====== PROVIDED RECORDS

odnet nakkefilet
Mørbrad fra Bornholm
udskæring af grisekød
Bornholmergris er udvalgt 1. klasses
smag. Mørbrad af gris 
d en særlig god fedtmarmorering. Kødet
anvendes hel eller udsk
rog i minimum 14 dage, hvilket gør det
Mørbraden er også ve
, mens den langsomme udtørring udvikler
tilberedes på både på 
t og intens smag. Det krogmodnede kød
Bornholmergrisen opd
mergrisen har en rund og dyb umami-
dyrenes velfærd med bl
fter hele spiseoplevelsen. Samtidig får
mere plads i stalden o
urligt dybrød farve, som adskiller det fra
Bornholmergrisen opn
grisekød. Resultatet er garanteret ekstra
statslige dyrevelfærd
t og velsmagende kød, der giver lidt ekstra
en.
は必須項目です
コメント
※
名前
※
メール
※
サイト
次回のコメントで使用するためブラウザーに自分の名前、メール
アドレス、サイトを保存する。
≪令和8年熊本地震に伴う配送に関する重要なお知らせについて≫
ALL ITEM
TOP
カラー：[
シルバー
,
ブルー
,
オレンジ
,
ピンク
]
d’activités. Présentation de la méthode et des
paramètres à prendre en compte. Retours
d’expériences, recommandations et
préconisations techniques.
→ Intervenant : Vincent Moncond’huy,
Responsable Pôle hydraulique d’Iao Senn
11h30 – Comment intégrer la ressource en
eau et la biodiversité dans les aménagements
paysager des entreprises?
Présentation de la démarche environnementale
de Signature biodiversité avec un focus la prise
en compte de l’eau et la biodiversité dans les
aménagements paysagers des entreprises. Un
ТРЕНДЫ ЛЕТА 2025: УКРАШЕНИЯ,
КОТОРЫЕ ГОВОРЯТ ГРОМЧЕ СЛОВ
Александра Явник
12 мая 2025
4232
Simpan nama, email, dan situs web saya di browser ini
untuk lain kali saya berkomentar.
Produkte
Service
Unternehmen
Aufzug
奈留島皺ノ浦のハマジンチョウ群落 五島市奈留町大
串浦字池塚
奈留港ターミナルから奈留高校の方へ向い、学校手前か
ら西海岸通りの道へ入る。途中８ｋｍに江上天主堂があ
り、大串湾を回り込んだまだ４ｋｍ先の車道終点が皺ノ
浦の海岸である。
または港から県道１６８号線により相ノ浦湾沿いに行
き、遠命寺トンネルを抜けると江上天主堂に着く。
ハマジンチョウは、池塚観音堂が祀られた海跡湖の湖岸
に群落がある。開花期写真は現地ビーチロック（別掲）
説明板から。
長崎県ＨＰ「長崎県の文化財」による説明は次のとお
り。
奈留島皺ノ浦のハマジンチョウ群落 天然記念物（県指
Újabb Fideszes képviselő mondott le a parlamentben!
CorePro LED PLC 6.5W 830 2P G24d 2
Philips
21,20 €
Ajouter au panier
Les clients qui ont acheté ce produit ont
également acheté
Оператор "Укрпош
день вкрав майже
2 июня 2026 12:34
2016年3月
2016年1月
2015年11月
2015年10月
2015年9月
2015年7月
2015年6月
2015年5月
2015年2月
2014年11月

============

EXERCISE AIM
Transcribe every entry above line by line, keeping each character, space, and line break unchanged.

RESULT FOR THIS TASK
odnet nakkefilet
Mørbrad fra Bornholm
udskæring af grisekød
Bornholmergris er udvalgt 1. klasses
smag. Mørbrad af gris 
d en særlig god fedtmarmorering. Kødet
anvendes hel eller udsk
rog i minimum 14 dage, hvilket gør det
Mørbraden er også ve
, mens den langsomme udtørring udvikler
tilberedes på både på 
t og intens smag. Det krogmodnede kød
Bornholmergrisen opd
mergrisen har en rund og dyb umami-
dyrenes velfærd med bl
fter hele spiseoplevelsen. Samtidig får
mere plads i stalden o
urligt dybrød farve, som adskiller det fra
Bornholmergrisen opn
grisekød. Resultatet er garanteret ekstra
statslige dyrevelfærd
t og velsmagende kød, der giver lidt ekstra
en.
は必須項目です
コメント
※
名前
※
メール
※
サイト
次回のコメントで使用するためブラウザーに自分の名前、メール
アドレス、サイトを保存する。
≪令和8年熊本地震に伴う配送に関する重要なお知らせについて≫
ALL ITEM
TOP
カラー：[
シルバー
,
ブルー
,
オレンジ
,
ピンク
]
d’activités. Présentation de la méthode et des
paramètres à prendre en compte. Retours
d’expériences, recommandations et
préconisations techniques.
→ Intervenant : Vincent Moncond’huy,
Responsable Pôle hydraulique d’Iao Senn
11h30 – Comment intégrer la ressource en
eau et la biodiversité dans les aménagements
paysager des entreprises?
Présentation de la démarche environnementale
de Signature biodiversité avec un focus la prise
en compte de l’eau et la biodiversité dans les
aménagements paysagers des entreprises. Un
ТРЕНДЫ ЛЕТА 2025: УКРАШЕНИЯ,
КОТОРЫЕ ГОВОРЯТ ГРОМЧЕ СЛОВ
Александра Явник
12 мая 2025
4232
Simpan nama, email, dan situs web saya di browser ini
untuk lain kali saya berkomentar.
Produkte
Service
Unternehmen
Aufzug
奈留島皺ノ浦のハマジンチョウ群落 五島市奈留町大
串浦字池塚
奈留港ターミナルから奈留高校の方へ向い、学校手前か
ら西海岸通りの道へ入る。途中８ｋｍに江上天主堂があ
り、大串湾を回り込んだまだ４ｋｍ先の車道終点が皺ノ
浦の海岸である。
または港から県道１６８号線により相ノ浦湾沿いに行
き、遠命寺トンネルを抜けると江上天主堂に着く。
ハマジンチョウは、池塚観音堂が祀られた海跡湖の湖岸
に群落がある。開花期写真は現地ビーチロック（別掲）
説明板から。
長崎県ＨＰ「長崎県の文化財」による説明は次のとお
り。
奈留島皺ノ浦のハマジンチョウ群落 天然記念物（県指
Újabb Fideszes képviselő mondott le a parlamentben!
CorePro LED PLC 6.5W 830 2P G24d 2
Philips
21,20 €
Ajouter au panier
Les clients qui ont acheté ce produit ont
également acheté
Оператор "Укрпош
день вкрав майже
2 июня 2026 12:34
2016年3月
2016年1月
2015年11月
2015年10月
2015年9月
2015年7月
2015年6月
2015年5月
2015年2月
2014年11月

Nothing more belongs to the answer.